Temperature Forecasting using SARIMA

In this post we look at time series forecasts. A time series is a set of data points ordered in time. Our aim is to forecast the average monthly temperature in the city of Rome. We will use a dataset that contains data on global land temperatures by city, part of the Berkeley Earth climate data. It includes historical temperature records and is useful for studying climate change and local temperature variations over time. Our data is equally spaced in time; we focus on the period from 1900 to 2012, both inclusive.

import matplotlib.pylab as plt
import numpy as np
import pandas as pd
import seaborn as sns
sns.set_style('darkgrid')
import warnings
warnings.filterwarnings('ignore')

cities = pd.read_csv('./GlobalLandTemperaturesByMajorCity.csv')
df = cities.loc[cities['City'] == 'Rome', ['dt','AverageTemperature']]
df.columns = ['date', 'y']
df['date'] = pd.to_datetime(df['date'])
df['year'] = df['date'].dt.year
df['month'] = df['date'].dt.strftime('%b')
df.reset_index(drop=True, inplace=True)
df.set_index('date', inplace=True)
df = df.loc['1900':'2012']
df = df.asfreq('M', method='bfill')
df.tail()

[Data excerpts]

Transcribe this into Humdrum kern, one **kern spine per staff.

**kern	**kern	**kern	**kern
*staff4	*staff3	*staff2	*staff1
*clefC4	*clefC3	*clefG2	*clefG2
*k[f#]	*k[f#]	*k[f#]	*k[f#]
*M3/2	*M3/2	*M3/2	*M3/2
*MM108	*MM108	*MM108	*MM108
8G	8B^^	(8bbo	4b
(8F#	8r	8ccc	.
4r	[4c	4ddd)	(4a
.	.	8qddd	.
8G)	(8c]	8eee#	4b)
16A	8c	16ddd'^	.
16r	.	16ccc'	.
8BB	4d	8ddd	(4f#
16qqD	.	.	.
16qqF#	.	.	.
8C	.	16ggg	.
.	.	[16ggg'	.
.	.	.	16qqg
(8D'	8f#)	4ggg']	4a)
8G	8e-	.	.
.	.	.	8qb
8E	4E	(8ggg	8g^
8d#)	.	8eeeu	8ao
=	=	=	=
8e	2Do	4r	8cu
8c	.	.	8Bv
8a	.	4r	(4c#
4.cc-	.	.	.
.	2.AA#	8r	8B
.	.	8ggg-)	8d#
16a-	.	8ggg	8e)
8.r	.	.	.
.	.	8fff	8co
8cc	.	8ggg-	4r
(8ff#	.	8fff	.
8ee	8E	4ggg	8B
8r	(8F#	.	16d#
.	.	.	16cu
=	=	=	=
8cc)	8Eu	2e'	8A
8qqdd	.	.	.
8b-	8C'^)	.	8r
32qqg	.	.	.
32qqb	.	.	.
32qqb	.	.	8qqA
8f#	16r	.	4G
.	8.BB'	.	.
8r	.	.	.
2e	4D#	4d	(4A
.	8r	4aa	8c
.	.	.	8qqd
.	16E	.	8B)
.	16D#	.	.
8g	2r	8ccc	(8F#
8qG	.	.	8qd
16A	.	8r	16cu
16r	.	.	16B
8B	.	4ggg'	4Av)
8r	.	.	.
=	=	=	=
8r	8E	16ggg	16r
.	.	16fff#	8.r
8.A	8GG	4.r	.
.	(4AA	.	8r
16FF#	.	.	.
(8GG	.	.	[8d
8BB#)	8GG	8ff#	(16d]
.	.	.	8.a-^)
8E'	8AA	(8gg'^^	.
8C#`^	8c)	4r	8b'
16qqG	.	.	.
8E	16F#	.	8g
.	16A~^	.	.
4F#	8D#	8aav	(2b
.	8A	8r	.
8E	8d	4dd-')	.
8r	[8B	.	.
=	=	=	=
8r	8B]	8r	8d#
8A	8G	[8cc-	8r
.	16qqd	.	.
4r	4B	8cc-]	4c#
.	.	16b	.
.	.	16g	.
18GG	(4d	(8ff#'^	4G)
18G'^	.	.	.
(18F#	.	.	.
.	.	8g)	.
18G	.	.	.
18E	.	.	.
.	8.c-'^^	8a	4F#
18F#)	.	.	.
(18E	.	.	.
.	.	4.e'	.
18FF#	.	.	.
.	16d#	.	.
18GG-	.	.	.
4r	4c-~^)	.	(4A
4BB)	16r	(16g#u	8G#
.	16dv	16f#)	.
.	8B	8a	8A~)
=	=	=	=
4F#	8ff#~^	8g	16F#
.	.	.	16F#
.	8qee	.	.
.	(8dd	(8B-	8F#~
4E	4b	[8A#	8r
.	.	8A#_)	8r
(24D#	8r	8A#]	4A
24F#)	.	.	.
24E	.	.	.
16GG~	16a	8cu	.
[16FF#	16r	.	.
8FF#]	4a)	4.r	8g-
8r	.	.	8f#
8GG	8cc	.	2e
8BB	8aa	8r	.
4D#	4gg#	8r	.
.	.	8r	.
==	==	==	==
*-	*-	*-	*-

What is asked:
1 – In the temperature forecasting text, what makes the dataset useful for studying climate change and local temperature variations? Answer in one to three sentences.
2 – Which span of years does the temperature forecasting text focus on?

Exercise responses:
1 – The dataset includes historical temperature records. That makes it useful for studying climate change and how local temperatures vary over time.

2 – The period from 1900 to 2012, both inclusive.